The other factor to consider when making data accessible is to also make it usable. This probably seems obvious to you, but it can actually be quite complicated. For instance, the form, format, quality, readability, accuracy, timeliness, and relevance of the data all impact its usability. Your government should think about who the most likely audience is for the data, and then release it in the most neutral, widely accepted formats possible. While it’s not realistic to expect your government to be able to accurately predict every one that will end up using the data (no offense to your government – these things sometimes find unexpected users), the process of thinking it through will make sure it is usable by the greatest number of people.

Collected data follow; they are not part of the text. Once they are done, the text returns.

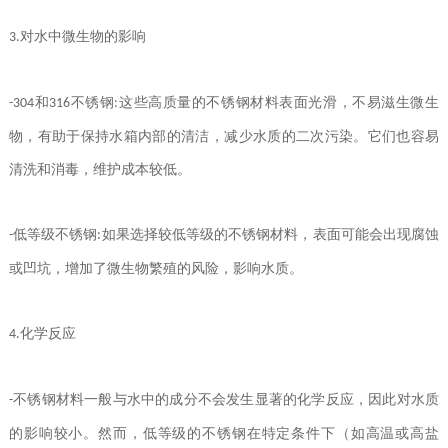
对水中微生物的影响
3.
和
不锈钢
这些高质量的不锈钢材料表面光滑，不易滋生微生
-304
316
:
物，有助于保持水箱内部的清洁，减少水质的二次污染。它们也容易
清洗和消毒，维护成本较低。
低等级不锈钢
如果选择较低等级的不锈钢材料，表面可能会出现腐蚀
-
:
或凹坑，增加了微生物繁殖的风险，影响水质。
化学反应
4.
不锈钢材料一般与水中的成分不会发生显著的化学反应，因此对水质
-
的影响较小。然而，低等级的不锈钢在特定条件下（如高温或高盐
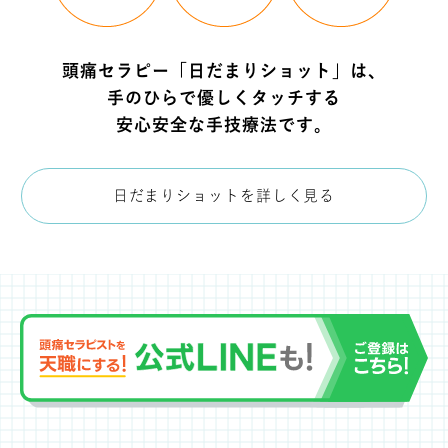
頭痛セラピー「日だまりショット」は、
手のひらで優しくタッチする
安心安全な手技療法です。
日だまりショットを詳しく見る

A few examples will hopefully help bring this to life: Data released in print or as a pdf can only be read by a human being (such as yourself), so this is not so good for budget numbers and spending data that people will most likely want to analyze. Data with lots of numbers or long lists of things such as emails should be released so that it can be easily opened and used in a spreadsheet program (like MS Excel), or if there’s a lot of data, maybe even imported into a database (like MySQL). Where this gets really fun however is if the data is regularly updated and people will want to have regular access to the new data. In this case, your government should consider setting up a database of its own with a read API that will allow anyone with the technical know-how to build a program that will pull information directly from the government source instead of hosting it separately.
In 2007, a meeting of open data experts laid out 8 principles of open government data. It’s worth a look.